Ihr glaubt nicht, wie viel Leute sich bei mir schon beschwert haben, weil ich Fotos gemacht habe, die ihnen nicht in den Kram passten. Es wäre eine Unverschämtheit, dass ich es wagen würde, so etwas der großen Allgemeinheit zu präsentieren. Manche entwickeln daraus einen regelrechten Hass (was deren Problem ist und nicht meins), der Nächste regt sich sonderbar & herrlich süß darüber auf. Auf Facebook, Flickr oder gar anderen Blogs. Oder gar per Mail. Manchmal sogar täglich. Interessant, nicht war?

Und wisst ihr was? I just don’t give a shit. Denn es ist nicht mein Ziel, mit meinen freien Arbeiten möglichst vielen Leuten zu gefallen. Solange ich Fotos mache, die kein Job sind, kann ich voll und ganz darauf setzen, was ich machen möchte. Bei einer Hochzeit als Auftrag ist das etwas anderes, aber darauf möchte ich jetzt nicht näher eingehen.

Wie gesagt, ich möchte nicht äussern, dass wir von anderen nicht lernen können oder sollen. Bitte nicht falsch verstehen. Würde ich diese Meinung teilen, könnten wir getrost hier dicht machen.

Aber manchmal gibt es einen Punkt (und wann das ist, muss jeder für sich entscheiden – die Technik sollte man aber schon beherrschen), da muss man beginnen, auf eigenen Beinen zu stehen und sein eigenes Ding zu machen. Komme wer oder was wolle.

Vielleicht würde sich etwas verändern. Wer weiss. Zu Beginn wäre es vielleicht so, wie das erste Mal Autofahren, nachdem man seinen Führerschein erhalten hat. Ständig schaut man nach rechts auf den Beifahrersitz und wartet auf den weisen Kommentar des Fahrlehrers. Der bleibt aber aus. Denn fahren lernt man „nach der Fahrschule“.

Ihr könnt es ja auch einfach mal als ein kleines Projekt, einen Versuch machen. Überlegt Euch, was ihr gerne fotografieren wollt und schaut, wie sich das Ding entwickelt. Fragt nicht nach Feedback, macht einfach. Fotos online stellen? Klar! Wir wollen ja nicht den Teufel an die Wand malen.
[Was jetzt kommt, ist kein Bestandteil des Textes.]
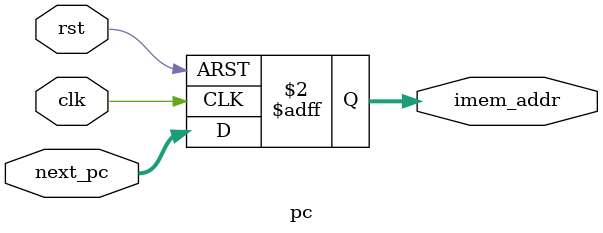
<source format=v>
`timescale 1ns / 1ps


module pc(
    input clk, rst,
    input [31:0] next_pc,
    output reg [31:0] imem_addr
);

always @(posedge clk or posedge rst) begin
    if (rst) imem_addr <= 0; 
    else imem_addr <= next_pc;
end

endmodule

</source>
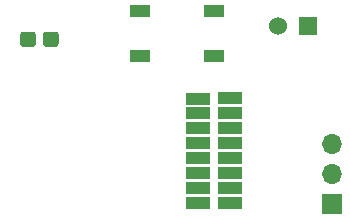
<source format=gbr>
G04 #@! TF.GenerationSoftware,KiCad,Pcbnew,(5.99.0-2119-g1c72042fc)*
G04 #@! TF.CreationDate,2020-07-24T01:25:01+02:00*
G04 #@! TF.ProjectId,ledCollar_PCB,6c656443-6f6c-46c6-9172-5f5043422e6b,rev?*
G04 #@! TF.SameCoordinates,Original*
G04 #@! TF.FileFunction,Soldermask,Bot*
G04 #@! TF.FilePolarity,Negative*
%FSLAX46Y46*%
G04 Gerber Fmt 4.6, Leading zero omitted, Abs format (unit mm)*
G04 Created by KiCad (PCBNEW (5.99.0-2119-g1c72042fc)) date 2020-07-24 01:25:01*
%MOMM*%
%LPD*%
G01*
G04 APERTURE LIST*
%ADD10R,2.000000X1.000000*%
%ADD11C,1.524000*%
%ADD12R,1.524000X1.524000*%
%ADD13R,1.700000X1.000000*%
%ADD14O,1.700000X1.700000*%
%ADD15R,1.700000X1.700000*%
G04 APERTURE END LIST*
D10*
X116650000Y-116865400D03*
X116650000Y-118135400D03*
X116650000Y-110515400D03*
X116650000Y-111785400D03*
X116650000Y-109290400D03*
X116650000Y-113055400D03*
X116650000Y-114325400D03*
X116650000Y-115595400D03*
X119380000Y-115570000D03*
X119380000Y-116840000D03*
X119380000Y-118110000D03*
X119380000Y-110490000D03*
X119380000Y-109265000D03*
X119380000Y-111760000D03*
X119380000Y-113030000D03*
X119380000Y-114300000D03*
G36*
G01*
X102950000Y-103850000D02*
X102950000Y-104650000D01*
G75*
G02*
X102700000Y-104900000I-250000J0D01*
G01*
X101875000Y-104900000D01*
G75*
G02*
X101625000Y-104650000I0J250000D01*
G01*
X101625000Y-103850000D01*
G75*
G02*
X101875000Y-103600000I250000J0D01*
G01*
X102700000Y-103600000D01*
G75*
G02*
X102950000Y-103850000I0J-250000D01*
G01*
G37*
G36*
G01*
X104875000Y-103850000D02*
X104875000Y-104650000D01*
G75*
G02*
X104625000Y-104900000I-250000J0D01*
G01*
X103800000Y-104900000D01*
G75*
G02*
X103550000Y-104650000I0J250000D01*
G01*
X103550000Y-103850000D01*
G75*
G02*
X103800000Y-103600000I250000J0D01*
G01*
X104625000Y-103600000D01*
G75*
G02*
X104875000Y-103850000I0J-250000D01*
G01*
G37*
D11*
X123444000Y-103124000D03*
D12*
X125984000Y-103124000D03*
D13*
X111760000Y-105654000D03*
X118060000Y-105654000D03*
X111760000Y-101854000D03*
X118060000Y-101854000D03*
D14*
X128016000Y-113100498D03*
X128016000Y-115640498D03*
D15*
X128016000Y-118180498D03*
M02*

</source>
Aber sobald jemand meint, etwas kritisieren zu müssen, hört zu, denkt drüber nach und geht Euren Weg weiter. Ich bin kein Fan von großartigen Prognosen – aber vielleicht uns das einen kleinen Schritt näher an die Sache, die sich „eigener Stil“ nennt. Und kurz: Ich sage nicht, dass ich meinen Stil schon gefunden habe. Ich habe viel Zeit dafür eingeplant, und lernen werde ich mein ganzes Leben lang.

Ihr habt Lust, völlig unterbelichtete Bilder von alltäglichen Dingen zu machen? Go for it! Leute mit Kopfstand auf einem Hügel fotografieren? Go for it! Sonnenuntergänge mit schiefem Horizont und komisch bunten Verläufen drin? Auf geht’s! Oder vielleicht Portraits machen und immer den Kopf abschneiden, dazu noch unscharf? Jepp. Ihr habt Lust auf eine Serie Schwarzweisspanoramen, verkehrt herum? Do it. Oder es wäre Euch genehm, mal eine Portraitserie aller Familienmitglieder bei gleichem Licht zu machen, bei denen alle die Augen verschlossen haben? Machen. Nicht fragen, machen.